PROBLEM REQUIREMENTS:
From the data that follows, print exactly the lines starting at the one containing "Pos Terbaru" and ending at the one containing "Siga nossas redes"; include both of them and nothing more.
=== Section Start ===
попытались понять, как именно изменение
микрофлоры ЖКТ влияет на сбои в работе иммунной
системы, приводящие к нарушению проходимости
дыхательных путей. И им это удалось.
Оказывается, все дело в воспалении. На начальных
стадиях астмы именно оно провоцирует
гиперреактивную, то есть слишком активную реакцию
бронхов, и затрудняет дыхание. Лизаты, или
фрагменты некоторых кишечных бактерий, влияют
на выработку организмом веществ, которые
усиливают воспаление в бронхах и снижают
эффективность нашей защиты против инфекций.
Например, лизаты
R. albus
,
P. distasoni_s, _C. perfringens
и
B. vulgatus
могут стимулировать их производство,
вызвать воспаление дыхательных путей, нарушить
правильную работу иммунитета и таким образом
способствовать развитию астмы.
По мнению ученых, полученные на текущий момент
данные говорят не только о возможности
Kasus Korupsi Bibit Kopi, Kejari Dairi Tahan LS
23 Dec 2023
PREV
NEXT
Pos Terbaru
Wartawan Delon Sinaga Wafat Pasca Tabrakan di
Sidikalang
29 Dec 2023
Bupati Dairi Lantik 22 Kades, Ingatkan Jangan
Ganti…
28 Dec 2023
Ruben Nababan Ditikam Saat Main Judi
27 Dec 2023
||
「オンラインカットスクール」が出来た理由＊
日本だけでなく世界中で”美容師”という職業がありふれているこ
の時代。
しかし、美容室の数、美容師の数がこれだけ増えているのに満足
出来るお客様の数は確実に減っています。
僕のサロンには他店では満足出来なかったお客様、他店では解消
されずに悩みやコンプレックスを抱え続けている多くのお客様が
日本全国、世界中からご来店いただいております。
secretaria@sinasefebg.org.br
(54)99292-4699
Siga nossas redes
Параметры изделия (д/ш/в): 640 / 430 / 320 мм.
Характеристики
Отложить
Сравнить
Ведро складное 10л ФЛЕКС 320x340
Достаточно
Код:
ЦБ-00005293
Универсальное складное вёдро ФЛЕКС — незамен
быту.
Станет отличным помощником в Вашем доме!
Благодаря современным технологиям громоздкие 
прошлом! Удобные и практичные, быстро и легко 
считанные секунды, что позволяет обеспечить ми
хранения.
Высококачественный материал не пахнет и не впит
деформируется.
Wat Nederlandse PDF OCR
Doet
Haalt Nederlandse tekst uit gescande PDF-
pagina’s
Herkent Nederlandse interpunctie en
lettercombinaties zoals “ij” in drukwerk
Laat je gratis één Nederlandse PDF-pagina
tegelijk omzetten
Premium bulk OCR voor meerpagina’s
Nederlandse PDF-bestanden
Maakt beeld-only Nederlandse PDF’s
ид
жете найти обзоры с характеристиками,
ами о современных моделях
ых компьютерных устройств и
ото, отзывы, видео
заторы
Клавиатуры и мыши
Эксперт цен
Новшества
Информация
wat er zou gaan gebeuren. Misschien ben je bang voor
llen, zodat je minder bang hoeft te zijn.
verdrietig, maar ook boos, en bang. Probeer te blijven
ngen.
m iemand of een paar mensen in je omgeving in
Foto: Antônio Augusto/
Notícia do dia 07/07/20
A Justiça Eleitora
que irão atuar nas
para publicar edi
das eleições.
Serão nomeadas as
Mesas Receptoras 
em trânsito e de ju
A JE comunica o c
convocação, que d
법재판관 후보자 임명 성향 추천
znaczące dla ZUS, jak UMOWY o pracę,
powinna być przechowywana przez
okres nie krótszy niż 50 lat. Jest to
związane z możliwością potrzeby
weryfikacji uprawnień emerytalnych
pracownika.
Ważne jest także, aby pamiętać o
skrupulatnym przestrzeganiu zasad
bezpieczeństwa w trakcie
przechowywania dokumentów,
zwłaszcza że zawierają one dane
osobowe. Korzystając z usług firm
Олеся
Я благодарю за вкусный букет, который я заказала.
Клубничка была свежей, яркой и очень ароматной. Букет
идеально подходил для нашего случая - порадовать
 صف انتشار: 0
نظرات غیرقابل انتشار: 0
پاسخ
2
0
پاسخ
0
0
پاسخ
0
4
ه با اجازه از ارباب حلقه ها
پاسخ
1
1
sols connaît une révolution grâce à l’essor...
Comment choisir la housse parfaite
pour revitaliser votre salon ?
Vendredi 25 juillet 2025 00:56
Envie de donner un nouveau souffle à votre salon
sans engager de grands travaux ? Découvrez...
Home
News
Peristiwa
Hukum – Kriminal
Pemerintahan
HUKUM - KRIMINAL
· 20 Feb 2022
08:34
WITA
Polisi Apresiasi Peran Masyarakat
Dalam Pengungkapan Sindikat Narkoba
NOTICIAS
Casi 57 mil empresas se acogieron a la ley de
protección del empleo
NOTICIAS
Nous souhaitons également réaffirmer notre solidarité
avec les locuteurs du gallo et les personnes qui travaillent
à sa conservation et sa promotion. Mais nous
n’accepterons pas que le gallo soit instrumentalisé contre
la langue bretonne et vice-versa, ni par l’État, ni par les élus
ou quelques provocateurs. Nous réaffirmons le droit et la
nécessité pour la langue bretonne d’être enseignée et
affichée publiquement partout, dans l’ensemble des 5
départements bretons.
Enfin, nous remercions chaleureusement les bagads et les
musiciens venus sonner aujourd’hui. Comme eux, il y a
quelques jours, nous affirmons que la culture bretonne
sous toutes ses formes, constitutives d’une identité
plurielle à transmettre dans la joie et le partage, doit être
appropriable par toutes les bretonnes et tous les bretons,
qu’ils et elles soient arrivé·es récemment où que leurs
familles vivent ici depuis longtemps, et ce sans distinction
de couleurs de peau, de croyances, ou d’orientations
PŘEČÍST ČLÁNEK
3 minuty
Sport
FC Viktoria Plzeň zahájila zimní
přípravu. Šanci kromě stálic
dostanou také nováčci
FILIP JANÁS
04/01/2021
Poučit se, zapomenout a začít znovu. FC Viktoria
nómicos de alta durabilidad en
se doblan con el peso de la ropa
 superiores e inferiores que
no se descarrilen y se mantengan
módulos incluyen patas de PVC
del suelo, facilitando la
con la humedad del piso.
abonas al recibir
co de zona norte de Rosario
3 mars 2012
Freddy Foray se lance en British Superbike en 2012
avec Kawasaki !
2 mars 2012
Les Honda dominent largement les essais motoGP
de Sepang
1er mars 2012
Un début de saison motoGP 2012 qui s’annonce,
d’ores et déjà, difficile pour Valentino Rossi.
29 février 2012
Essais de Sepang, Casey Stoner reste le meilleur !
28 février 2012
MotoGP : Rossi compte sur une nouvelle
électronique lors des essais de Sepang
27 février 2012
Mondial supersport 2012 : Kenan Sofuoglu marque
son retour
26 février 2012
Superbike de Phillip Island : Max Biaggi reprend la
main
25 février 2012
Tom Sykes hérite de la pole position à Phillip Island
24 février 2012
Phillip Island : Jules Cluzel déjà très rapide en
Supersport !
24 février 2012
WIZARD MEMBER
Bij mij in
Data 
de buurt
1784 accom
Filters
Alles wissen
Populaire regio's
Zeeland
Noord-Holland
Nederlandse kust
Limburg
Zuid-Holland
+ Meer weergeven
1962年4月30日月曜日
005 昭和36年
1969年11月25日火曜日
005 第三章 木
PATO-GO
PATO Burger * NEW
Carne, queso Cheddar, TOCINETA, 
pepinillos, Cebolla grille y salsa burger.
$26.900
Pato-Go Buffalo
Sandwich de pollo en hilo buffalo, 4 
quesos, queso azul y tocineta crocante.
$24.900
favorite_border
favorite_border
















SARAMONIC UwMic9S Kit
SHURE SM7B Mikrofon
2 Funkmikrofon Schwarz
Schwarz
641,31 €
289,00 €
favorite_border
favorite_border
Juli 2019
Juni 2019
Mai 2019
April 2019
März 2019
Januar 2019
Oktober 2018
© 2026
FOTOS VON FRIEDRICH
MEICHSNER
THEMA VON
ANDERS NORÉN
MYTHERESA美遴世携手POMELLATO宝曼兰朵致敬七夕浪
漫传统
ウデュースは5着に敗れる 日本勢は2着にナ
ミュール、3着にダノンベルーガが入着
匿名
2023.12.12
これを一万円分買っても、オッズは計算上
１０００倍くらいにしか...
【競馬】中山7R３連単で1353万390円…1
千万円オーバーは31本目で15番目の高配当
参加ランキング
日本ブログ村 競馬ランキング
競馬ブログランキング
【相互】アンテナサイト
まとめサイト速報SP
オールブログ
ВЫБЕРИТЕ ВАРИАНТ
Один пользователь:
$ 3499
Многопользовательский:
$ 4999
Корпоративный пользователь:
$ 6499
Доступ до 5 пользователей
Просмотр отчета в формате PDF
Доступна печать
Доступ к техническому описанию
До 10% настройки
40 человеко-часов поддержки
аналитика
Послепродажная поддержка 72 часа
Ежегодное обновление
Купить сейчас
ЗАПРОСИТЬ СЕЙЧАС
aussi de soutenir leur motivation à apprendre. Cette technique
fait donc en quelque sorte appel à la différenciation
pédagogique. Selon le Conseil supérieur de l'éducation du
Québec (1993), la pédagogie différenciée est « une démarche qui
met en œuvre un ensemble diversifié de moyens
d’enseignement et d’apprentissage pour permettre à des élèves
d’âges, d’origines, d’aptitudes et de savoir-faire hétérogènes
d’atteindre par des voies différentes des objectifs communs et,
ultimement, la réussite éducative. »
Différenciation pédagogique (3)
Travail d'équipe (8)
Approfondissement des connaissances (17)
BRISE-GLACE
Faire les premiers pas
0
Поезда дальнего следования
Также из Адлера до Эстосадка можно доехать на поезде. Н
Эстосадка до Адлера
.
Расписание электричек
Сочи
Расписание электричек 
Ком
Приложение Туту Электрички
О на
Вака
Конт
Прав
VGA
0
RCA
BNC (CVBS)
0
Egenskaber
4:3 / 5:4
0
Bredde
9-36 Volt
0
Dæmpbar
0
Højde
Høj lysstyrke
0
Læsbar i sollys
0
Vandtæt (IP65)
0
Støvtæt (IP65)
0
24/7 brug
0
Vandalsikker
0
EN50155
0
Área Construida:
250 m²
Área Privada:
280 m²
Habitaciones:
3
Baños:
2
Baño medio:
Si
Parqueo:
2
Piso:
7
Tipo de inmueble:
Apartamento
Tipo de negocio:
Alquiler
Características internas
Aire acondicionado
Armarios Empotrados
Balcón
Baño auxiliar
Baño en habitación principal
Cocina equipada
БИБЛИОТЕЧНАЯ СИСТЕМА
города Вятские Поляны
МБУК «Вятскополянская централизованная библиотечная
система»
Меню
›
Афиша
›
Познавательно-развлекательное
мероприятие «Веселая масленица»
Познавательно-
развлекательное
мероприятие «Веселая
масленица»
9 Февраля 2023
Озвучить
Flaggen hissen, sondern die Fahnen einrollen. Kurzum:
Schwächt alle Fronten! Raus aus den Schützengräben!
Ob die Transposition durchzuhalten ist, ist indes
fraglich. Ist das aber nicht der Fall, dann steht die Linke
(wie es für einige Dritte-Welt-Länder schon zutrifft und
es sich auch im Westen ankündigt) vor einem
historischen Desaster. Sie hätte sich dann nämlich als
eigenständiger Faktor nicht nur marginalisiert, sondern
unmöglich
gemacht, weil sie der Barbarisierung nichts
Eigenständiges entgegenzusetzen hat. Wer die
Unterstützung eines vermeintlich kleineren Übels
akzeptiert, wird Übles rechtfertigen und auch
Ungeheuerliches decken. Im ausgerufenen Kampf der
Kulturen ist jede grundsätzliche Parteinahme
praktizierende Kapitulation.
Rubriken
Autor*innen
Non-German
=== Section End ===
RESULT OF THIS EXERCISE:
Pos Terbaru
Wartawan Delon Sinaga Wafat Pasca Tabrakan di
Sidikalang
29 Dec 2023
Bupati Dairi Lantik 22 Kades, Ingatkan Jangan
Ganti…
28 Dec 2023
Ruben Nababan Ditikam Saat Main Judi
27 Dec 2023
||
「オンラインカットスクール」が出来た理由＊
日本だけでなく世界中で”美容師”という職業がありふれているこ
の時代。
しかし、美容室の数、美容師の数がこれだけ増えているのに満足
出来るお客様の数は確実に減っています。
僕のサロンには他店では満足出来なかったお客様、他店では解消
されずに悩みやコンプレックスを抱え続けている多くのお客様が
日本全国、世界中からご来店いただいております。
secretaria@sinasefebg.org.br
(54)99292-4699
Siga nossas redes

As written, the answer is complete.